• **What is expected**:
Restate the listing that follows word for word, without its pictures.

• **The data**:
··········
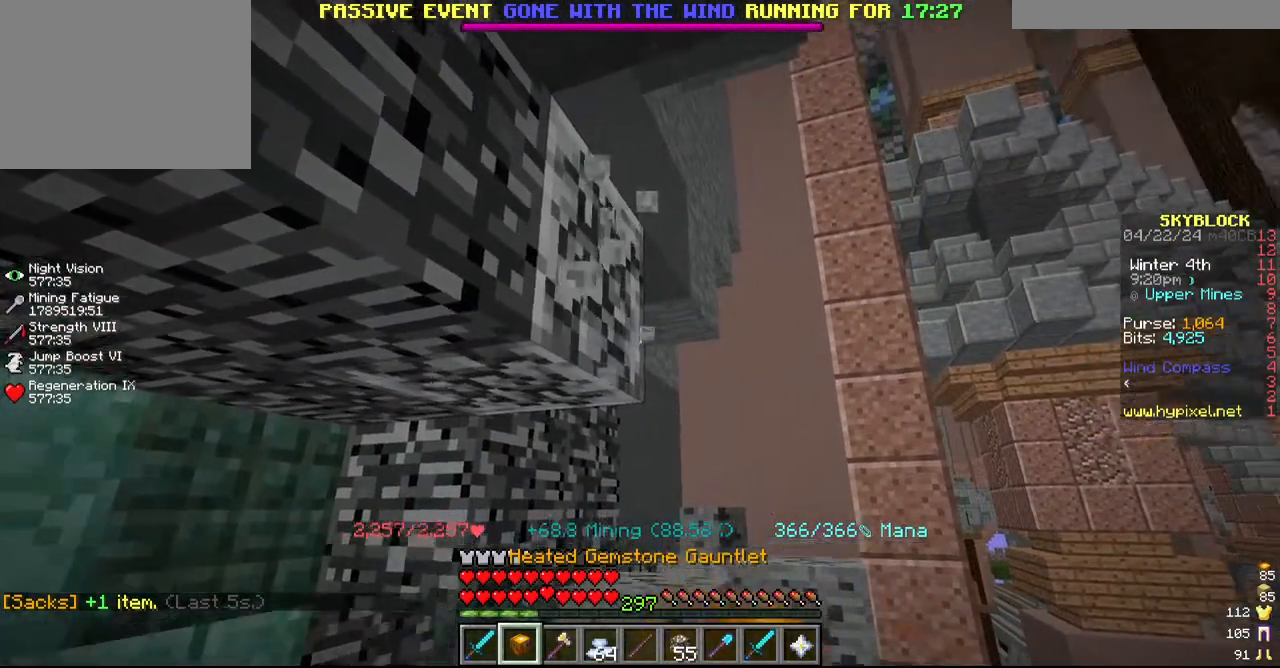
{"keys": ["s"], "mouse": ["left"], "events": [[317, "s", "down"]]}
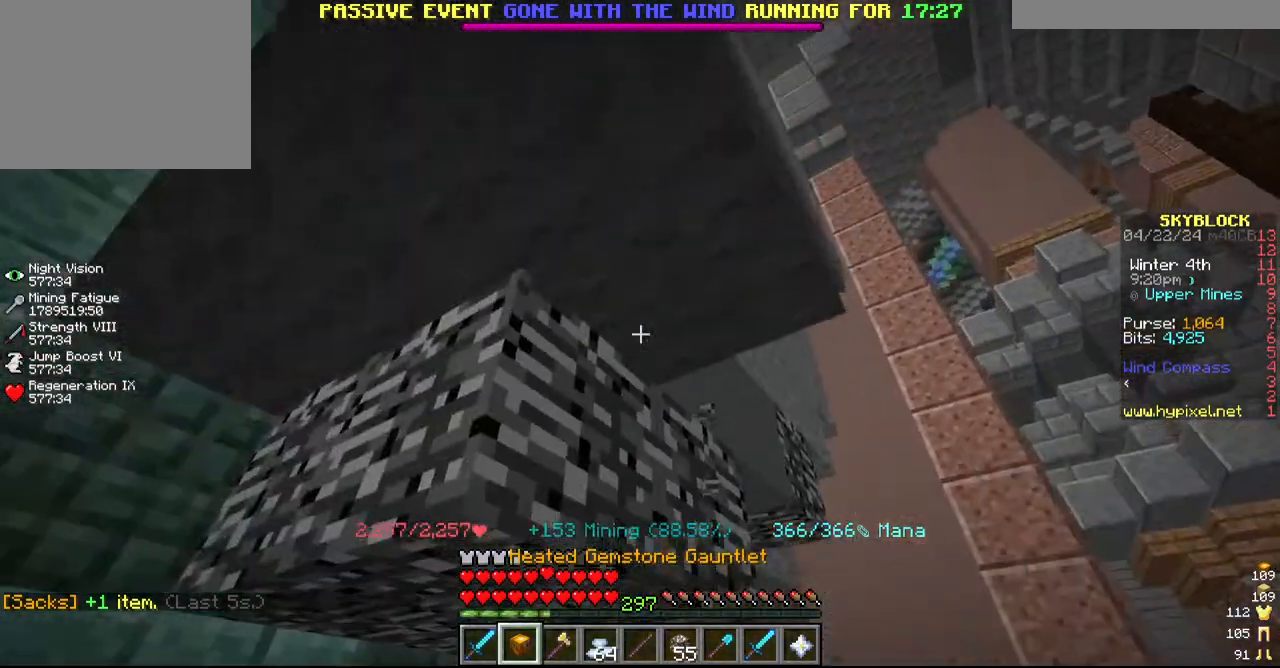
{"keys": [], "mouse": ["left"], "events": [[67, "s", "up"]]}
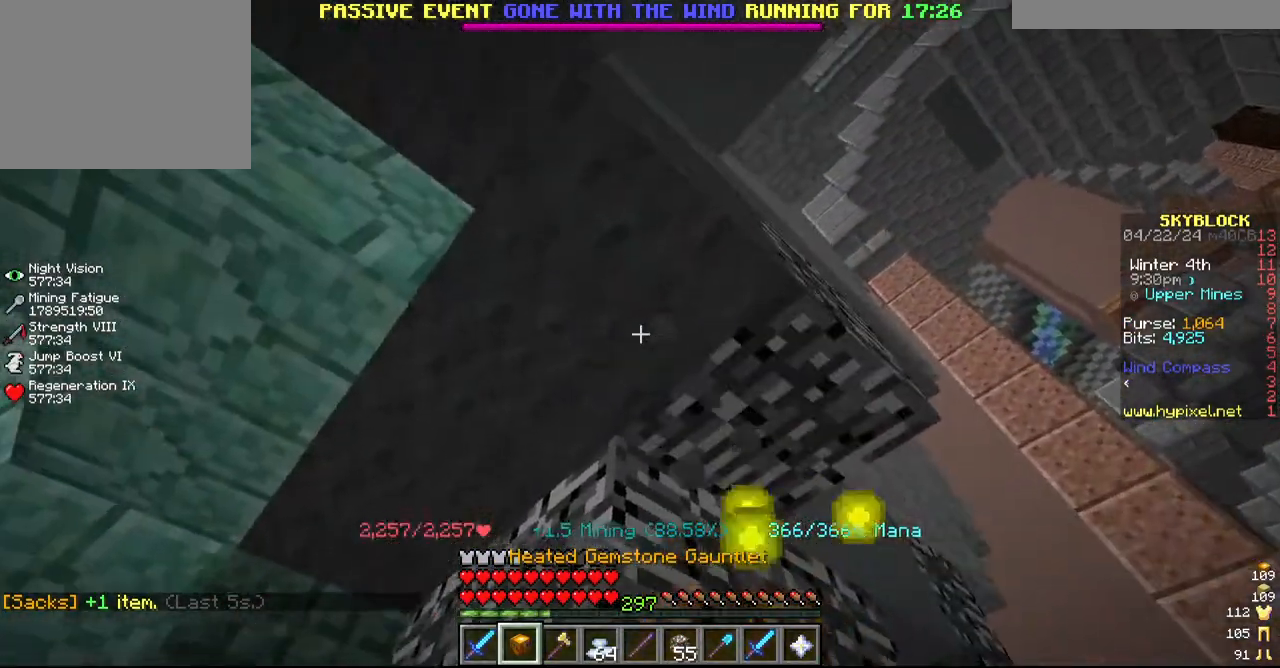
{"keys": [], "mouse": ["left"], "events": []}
··········
• **Your response**:
{"keys": ["s"], "mouse": ["left"], "events": [[317, "s", "down"]]}
{"keys": [], "mouse": ["left"], "events": [[67, "s", "up"]]}
{"keys": [], "mouse": ["left"], "events": []}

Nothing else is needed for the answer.